– Takiej passy nie miał żaden zawodnik, jakiego znam. Damian bije rekord za rekordem, przekracza bariery czasowe, a ma przecież zaledwie 15 lat. Jeszcze o nim usłyszymy, bo wróżę mu wielką sportową karierę – mówi Robert Pierzchała, trener Damiana Sztejkowskiego, który ma na swoim koncie już pięć rekordów Polski w bieganiu.

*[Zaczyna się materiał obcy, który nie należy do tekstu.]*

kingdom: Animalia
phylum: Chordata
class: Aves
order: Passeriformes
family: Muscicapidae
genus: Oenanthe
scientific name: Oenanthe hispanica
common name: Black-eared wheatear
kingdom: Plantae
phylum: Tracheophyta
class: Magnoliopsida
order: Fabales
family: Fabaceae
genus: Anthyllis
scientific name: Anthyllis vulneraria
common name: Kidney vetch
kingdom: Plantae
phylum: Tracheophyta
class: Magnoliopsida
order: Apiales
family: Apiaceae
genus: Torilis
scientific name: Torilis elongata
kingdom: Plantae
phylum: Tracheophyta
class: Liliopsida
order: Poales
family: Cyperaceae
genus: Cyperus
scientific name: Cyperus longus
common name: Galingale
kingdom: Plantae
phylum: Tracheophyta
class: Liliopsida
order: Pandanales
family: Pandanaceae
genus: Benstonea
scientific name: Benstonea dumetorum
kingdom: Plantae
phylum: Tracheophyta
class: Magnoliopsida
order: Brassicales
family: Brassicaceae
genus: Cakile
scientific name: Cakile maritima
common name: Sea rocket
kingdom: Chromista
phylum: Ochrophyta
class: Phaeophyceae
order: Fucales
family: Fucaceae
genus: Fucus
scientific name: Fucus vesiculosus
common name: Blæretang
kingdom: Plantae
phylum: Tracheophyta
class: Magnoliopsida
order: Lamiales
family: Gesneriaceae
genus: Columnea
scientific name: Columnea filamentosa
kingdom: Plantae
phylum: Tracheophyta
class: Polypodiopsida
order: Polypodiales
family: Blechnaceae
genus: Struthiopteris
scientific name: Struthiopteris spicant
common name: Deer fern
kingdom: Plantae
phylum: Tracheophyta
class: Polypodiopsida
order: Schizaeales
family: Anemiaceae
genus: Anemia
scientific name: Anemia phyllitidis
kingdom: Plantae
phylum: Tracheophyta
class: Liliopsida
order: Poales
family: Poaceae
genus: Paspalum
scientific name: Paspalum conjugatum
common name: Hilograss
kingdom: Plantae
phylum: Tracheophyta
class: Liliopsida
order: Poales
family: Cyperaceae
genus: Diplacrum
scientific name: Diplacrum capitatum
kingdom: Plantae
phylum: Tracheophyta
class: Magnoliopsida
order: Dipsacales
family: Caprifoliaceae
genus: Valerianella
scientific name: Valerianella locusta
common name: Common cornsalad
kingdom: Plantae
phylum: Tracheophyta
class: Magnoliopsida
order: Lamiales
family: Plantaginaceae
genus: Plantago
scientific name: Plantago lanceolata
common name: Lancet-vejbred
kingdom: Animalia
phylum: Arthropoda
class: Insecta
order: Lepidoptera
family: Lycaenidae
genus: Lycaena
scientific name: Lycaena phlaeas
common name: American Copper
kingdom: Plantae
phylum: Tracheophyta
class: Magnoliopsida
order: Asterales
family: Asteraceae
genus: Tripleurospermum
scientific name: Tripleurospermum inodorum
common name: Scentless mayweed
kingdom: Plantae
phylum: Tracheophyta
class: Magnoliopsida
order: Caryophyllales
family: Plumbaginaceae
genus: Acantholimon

Najnowszy pobił właśnie w Słubicach ustanawiając nowy rekord kraju w biegu na 200 m, osiągając wynik 22,01 sekundy, pobijając poprzedni rekord o 0,42 s. Kilka tygodni temu, wraz z trzema kolegami, pobił rekord Polski w sztafecie 4×100 metrów. A wcześniej, w maju tego roku, zadziwił wszystkich pobiciem rekordu kraju na 100 metrów, który ustanowiono aż… 33 lata temu! – dodaje trener młodego polkowiczanina.
Damian jest uczniem Gimnazjum nr 1 w Polkowicach. Wraz z kolegami trenuje pod okiem Doroty Wojciech-Pierzchały i Roberta Pierzchały.
– Chcę nadal pobijać rekordy, bo sport to całe moje życie – mówi Damian Sztejkowski.